接客業といっても、業務内容や立場によってさまざまなマニュアルが必要となります。飲食店を例にし、各業務に必要なマニュアルを5つに分類してみましょう。

  1. 接客マニュアル
    店舗にお客様が来店してから、退店するまでの一連の流れをまとめたマニュアルです。挨拶の仕方からお客様との応答、言葉使い、姿勢、トラブル対応まで、店舗が理想とする接客のフローが詰まっています。

  2. 作業手順マニュアル
    作業手順マニュアルは、特定の業務プロセスや手順に関するガイドラインです。商品の取り扱い方法や清掃プロセスなど、業務に関する具体的な手順が記載されています。店舗スタッフの誰でも一定以上の対応ができるように作成する必要があります。

  3. 安全衛生マニュアル
    食品取り扱いの基準や清潔な環境の維持など、お客様の安全はもちろん、店舗スタッフの安全も確保するための内容が含まれています。安全衛生マニュアルに従うことで、事故や健康リスクを最小限に抑えられます。

  4. トレーニングマニュアル
    新入社員やアルバイトスタッフ向けに、業務の概要や会社の理念、製品やサービスに関する知識などを教育するためのマニュアルです。すべてのスタッフに共通した考え方の基準を持たせ、接客態度やノウハウの統一化を実現させます。

  5. マネジメントマニュアル
    マネジメントマニュアルは、店長やマネージャなどの管理職のためのガイドラインです。従業員の指導や評価、業績管理など、管理職が行うべき業務に関する情報が含まれています。組織全体の効率性や成果を向上させるためには、マネジメントマニュアルに基づいたリーダーシップが重要です。

これらのマニュアルは存在すれば良いわけではなく、新入社員やアルバイトなど誰が読んでも理解しやすく、また実用的なものでなければいけません。

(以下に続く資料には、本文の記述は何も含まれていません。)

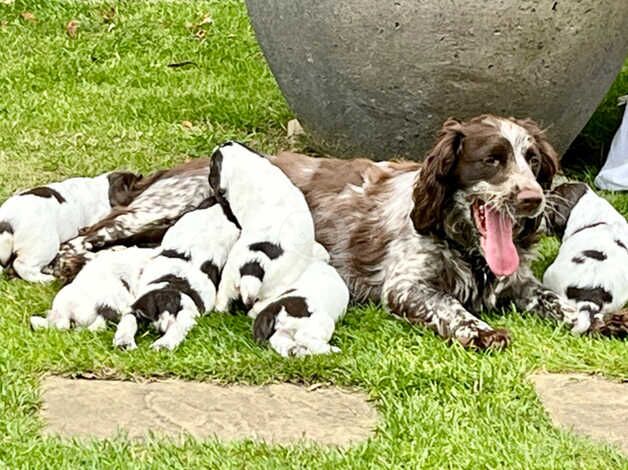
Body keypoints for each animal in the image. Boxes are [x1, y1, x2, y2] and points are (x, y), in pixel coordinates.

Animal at [210, 141, 318, 310]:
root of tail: (257, 264)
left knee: (223, 298)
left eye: (212, 165)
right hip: (278, 289)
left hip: (230, 273)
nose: (222, 143)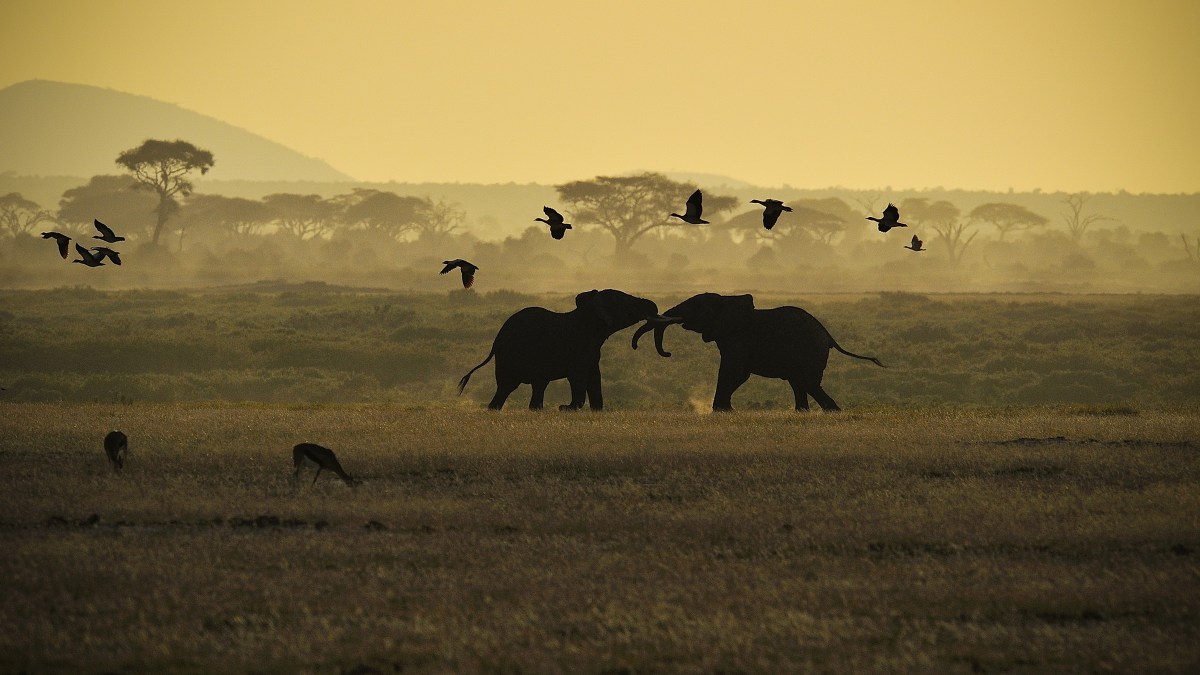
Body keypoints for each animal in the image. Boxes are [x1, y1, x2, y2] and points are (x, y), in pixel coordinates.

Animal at [458, 289, 662, 410]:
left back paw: (535, 409)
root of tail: (496, 341)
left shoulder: (592, 352)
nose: (652, 307)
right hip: (510, 358)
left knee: (537, 385)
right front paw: (567, 408)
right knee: (508, 386)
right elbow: (577, 378)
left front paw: (597, 410)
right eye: (626, 305)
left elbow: (594, 378)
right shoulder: (577, 349)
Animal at [632, 293, 885, 412]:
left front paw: (722, 412)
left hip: (810, 352)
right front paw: (726, 411)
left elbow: (733, 371)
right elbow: (738, 374)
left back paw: (833, 412)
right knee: (799, 383)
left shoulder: (737, 339)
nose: (668, 354)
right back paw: (806, 413)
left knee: (807, 382)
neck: (726, 300)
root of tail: (829, 336)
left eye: (696, 307)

ただし実際には店舗によって、用意されていないものがあったり、内容が薄く分かりにくかったりするケースがあります。本部から配布されたマニュアルが変更されず店舗の実情に即していないなどの要因から、マニュアルが形骸化してしまっている事例も多くあります。

接客業マニュアル作成のポイント

★要点が明確になっているか

“正しい内容”が記載されていることはもちろん大切ですが、それを「誰でも同じように」理解ができるかどうかが重要です。

対象は、新入社員なのか、マネージャなのか?どのようなシーンを想定しているのか、ゴールを明確にし、要点を整理し理解しやすいマニュアルを作成できます。

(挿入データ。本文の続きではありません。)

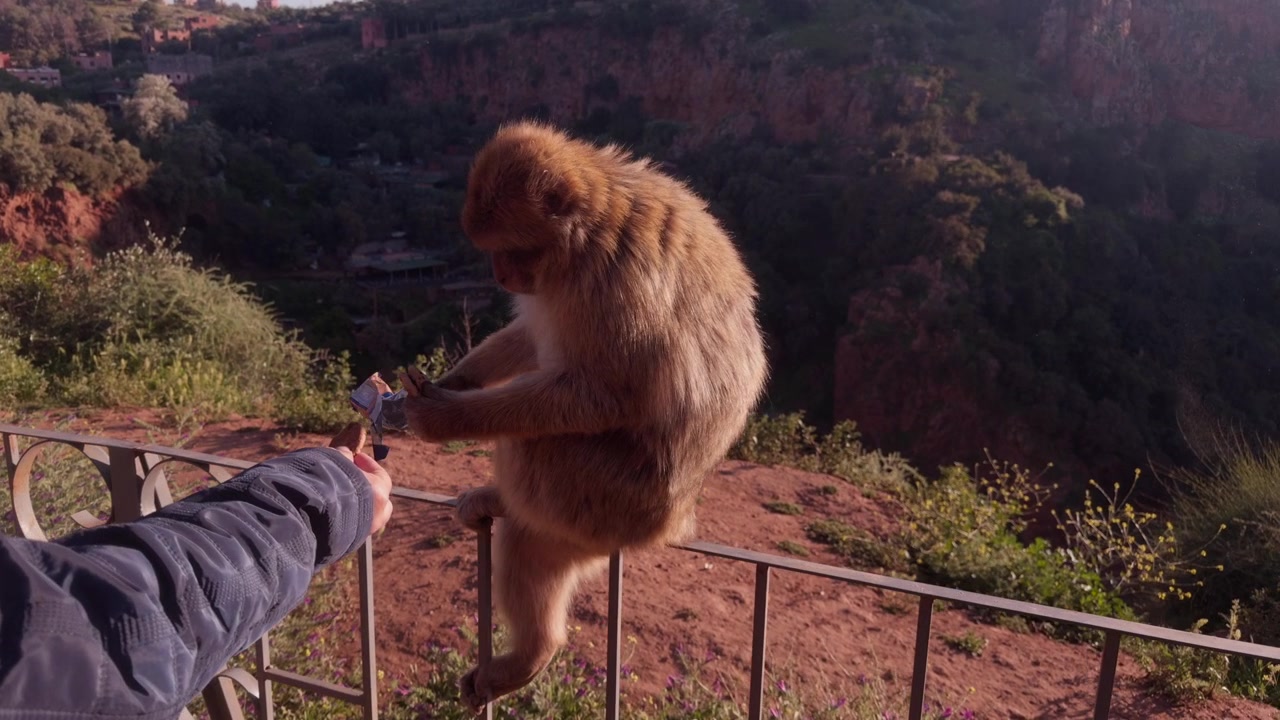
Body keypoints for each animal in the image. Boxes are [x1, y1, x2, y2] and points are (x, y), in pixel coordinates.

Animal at [396, 120, 768, 712]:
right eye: (490, 253)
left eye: (513, 249)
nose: (500, 276)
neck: (585, 230)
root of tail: (673, 519)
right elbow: (532, 337)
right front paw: (455, 383)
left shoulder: (613, 280)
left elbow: (608, 394)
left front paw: (445, 418)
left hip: (609, 499)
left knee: (529, 450)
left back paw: (532, 643)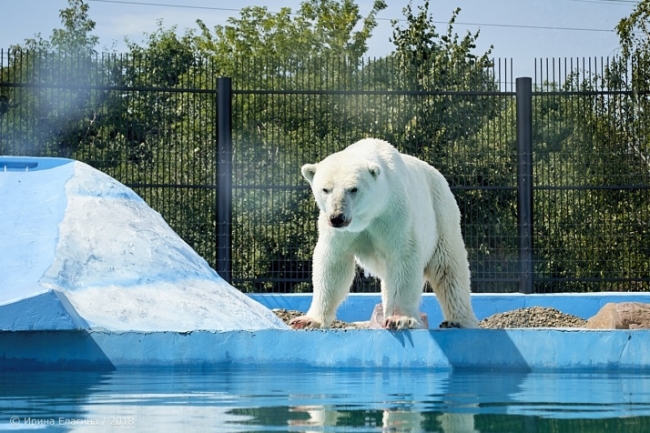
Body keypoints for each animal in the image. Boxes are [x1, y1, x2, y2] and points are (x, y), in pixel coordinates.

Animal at [288, 137, 476, 330]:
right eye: (326, 189)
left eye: (353, 189)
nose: (337, 218)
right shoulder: (339, 232)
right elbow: (333, 262)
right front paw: (307, 320)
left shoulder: (395, 213)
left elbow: (403, 257)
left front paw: (399, 319)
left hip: (441, 213)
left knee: (449, 268)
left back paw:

また、一連の流れをまとめてマニュアルにするのではなく、ステップごとに分割して作成すると要点が明確にまとまります。

「席までの案内」「オーダーの取り方」「商品の提供」「レジでの会計手順」といった形で、業務の中でも区分けして細分化しながらマニュアルを作成しましょう。

★画像・文字・動画のバランスが取れている

現場業務をただ文字で羅列するだけでは、内容は伝わりません。画像や動画を付けることで、現場のイメージを想像できます。

例えば、会計の方法のマニュアルを作成するとします。支払で使われる金券の種類にはクレジットカード系の商品券の「JCBギフトカード」や業界団体が発行する「QUOカード」、「全国百貨店共通商品券」、ショップごとの商品券「Amazonギフト券」、旅行系のギフトカード「JTB旅行券」など複数の種類があります。

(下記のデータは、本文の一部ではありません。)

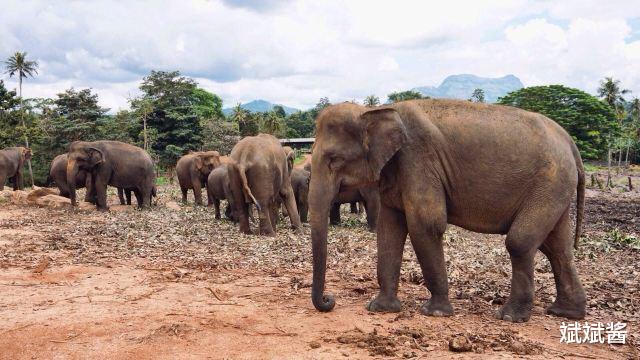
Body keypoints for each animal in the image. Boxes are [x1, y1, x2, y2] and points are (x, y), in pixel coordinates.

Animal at [308, 99, 584, 324]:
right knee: (557, 247)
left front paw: (435, 313)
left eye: (334, 159)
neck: (375, 110)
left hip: (550, 182)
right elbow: (389, 230)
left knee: (521, 242)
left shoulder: (418, 160)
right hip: (555, 188)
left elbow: (426, 224)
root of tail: (570, 143)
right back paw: (565, 313)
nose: (329, 300)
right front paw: (380, 308)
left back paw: (510, 316)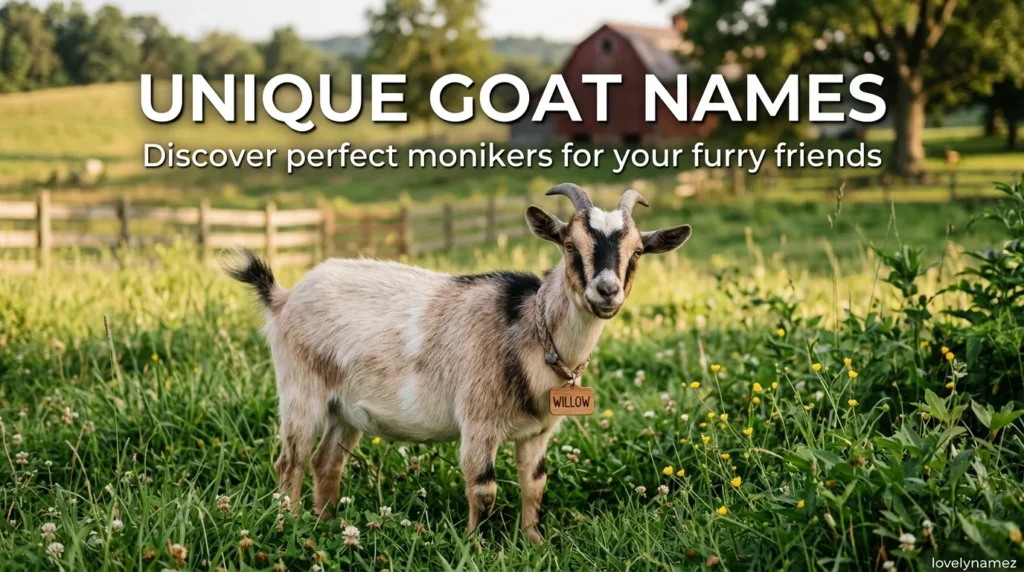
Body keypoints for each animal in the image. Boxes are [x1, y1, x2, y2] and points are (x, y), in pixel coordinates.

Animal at [228, 184, 691, 543]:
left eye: (637, 253)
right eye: (570, 246)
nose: (607, 291)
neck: (527, 328)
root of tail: (284, 297)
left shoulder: (539, 431)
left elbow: (535, 483)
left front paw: (535, 542)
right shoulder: (478, 419)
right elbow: (482, 487)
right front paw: (476, 545)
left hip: (345, 409)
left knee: (326, 462)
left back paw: (326, 523)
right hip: (301, 390)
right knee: (290, 461)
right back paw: (288, 524)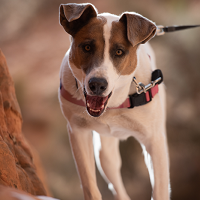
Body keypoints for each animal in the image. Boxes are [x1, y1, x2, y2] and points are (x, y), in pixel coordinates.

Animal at [57, 2, 170, 200]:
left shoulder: (154, 141)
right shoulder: (78, 132)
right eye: (87, 47)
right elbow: (89, 185)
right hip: (105, 155)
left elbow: (161, 189)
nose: (97, 84)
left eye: (119, 52)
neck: (114, 104)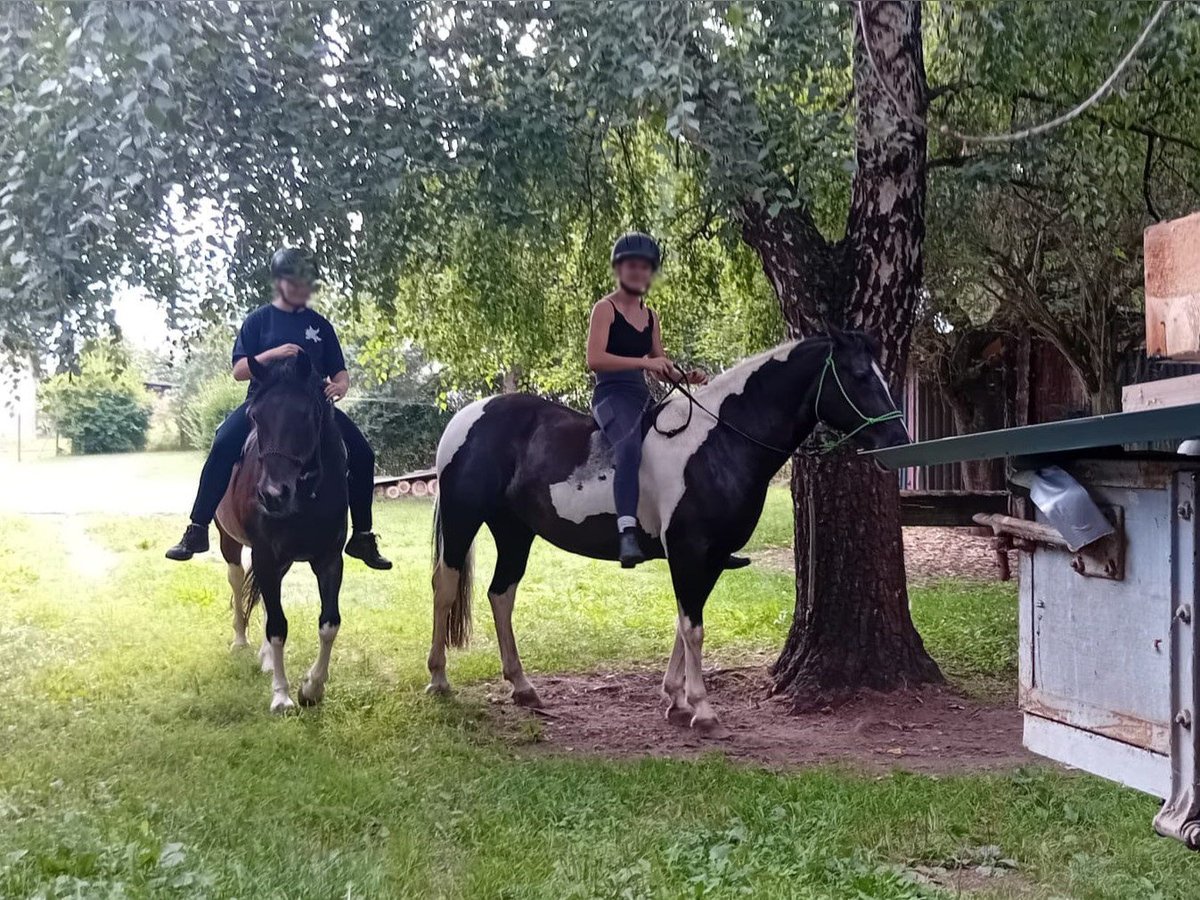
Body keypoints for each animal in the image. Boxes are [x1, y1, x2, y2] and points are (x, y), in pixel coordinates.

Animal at [217, 352, 350, 710]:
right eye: (255, 416)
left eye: (305, 415)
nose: (272, 494)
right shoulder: (265, 556)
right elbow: (277, 626)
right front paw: (281, 696)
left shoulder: (329, 559)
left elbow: (329, 623)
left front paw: (312, 688)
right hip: (230, 542)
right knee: (237, 580)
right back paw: (240, 640)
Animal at [432, 336, 907, 729]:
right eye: (860, 375)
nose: (898, 439)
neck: (716, 442)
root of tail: (466, 415)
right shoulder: (690, 551)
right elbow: (693, 627)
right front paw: (702, 709)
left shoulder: (710, 558)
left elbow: (684, 622)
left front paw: (676, 699)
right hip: (463, 519)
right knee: (446, 587)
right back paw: (438, 678)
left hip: (514, 531)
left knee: (501, 594)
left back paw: (522, 686)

お客様から金券を受け取ったときに、ピンポイントでどの金券なのかを確認できるようにするには、金券の種類の画像が大切です。種類ごとの取扱注意点(お釣りの有無など)を記載し、マニュアルを見ているスタッフが理解できるようにポイントを強調しましょう。

ビジュアル化することで、新人スタッフ含め誰がやっても同じ結果を出せるようになり、短期間で業務を覚えられます。

★多言語対応ができている

訪日外国人旅行者や日本在住の外国人の増加により、外国籍のスタッフはもちろん外国人のお客様が増加しています。

マニュアルを日本語だけで作成していては、情報が伝わらず、サービス品質の低下を招きます。さらに文化の違いがある外国籍のスタッフには、日本人以上に丁寧な教育が必要です。

OJTや言葉に頼って教育をすると、思わぬ食い違いがありトラブルになってしまう!なんて状況も発生します。

前述のような画像や動画などの視覚的効果のあるマニュアルを活用することにより、言葉の壁をなくせます。また、同じ内容で多言語対応のできているマニュアルを整備できれば、コミュニケーションの円滑化も図れるでしょう。

雇う側も働く側も双方が気持ちよく仕事するためにも、外国語対応のマニュアルのニーズはますます高まることが予想されます。

接客業マニュアルの作成には「iTutor」が最適

「iTutor」は現場の業務手順動画から、システムの操作手順マニュアルまで、サービス業で必要なマニュアルを作成できるツールです。

店舗のお客様対応マニュアルから、バック業務の予約管理や在庫発注シスステムなどのシステム操作マニュアルまで、簡単な3ステップで作成できます。従ってマニュアル作成業務に要する時間を大幅に削減できます。

ビデオカメラやスマホで撮影した動画を取り込んで、PowerPoint感覚でテロップを挿入すれば簡単に動画の作成が可能です。

取り込んだ動画素材のカットや編集ももちろん、日本語音声合成を4種類標準で搭載しているため、ナレーション付きのマニュアルも簡単作成。

2024年6月ごろには27言語対応の自動翻訳オプションもリリース予定で、外国籍のスタッフ向けのマニュアル作成にも対応が可能です。

システム上の操作であれば、操作を1度行うだけでアプリケーションや業務内容は一切関係なく、自動でキャプチャ画面と説明分付のスライドが自動生成されます。自分自身で吹き出しを挿入する作業が必要ないため、作成の工数と時間を大幅削減。

記録後はドキュメントだけでなく、動画や体験コンテンツも自動で作成できるため、システム操作のマニュアルや動画マニュアル、現場の業務手順書、教育コンテンツなど多岐にわたりご利用いただけます。様々な用途で幅広い業務のマニュアルを作りたいという方におすすめです。

まとめ

「サービス業の接客マニュアル 作成ポイントをわかりやすく解説」と題しまして、ご説明してまいりました。

接客業においては、お客様満足度の向上や効率的に業務を行うために、適切なマニュアルの整備が必要不可欠です。現場の責任者やスタッフは、これらのマニュアルを適切に理解し、実践すれば、組織の成功に貢献することができます。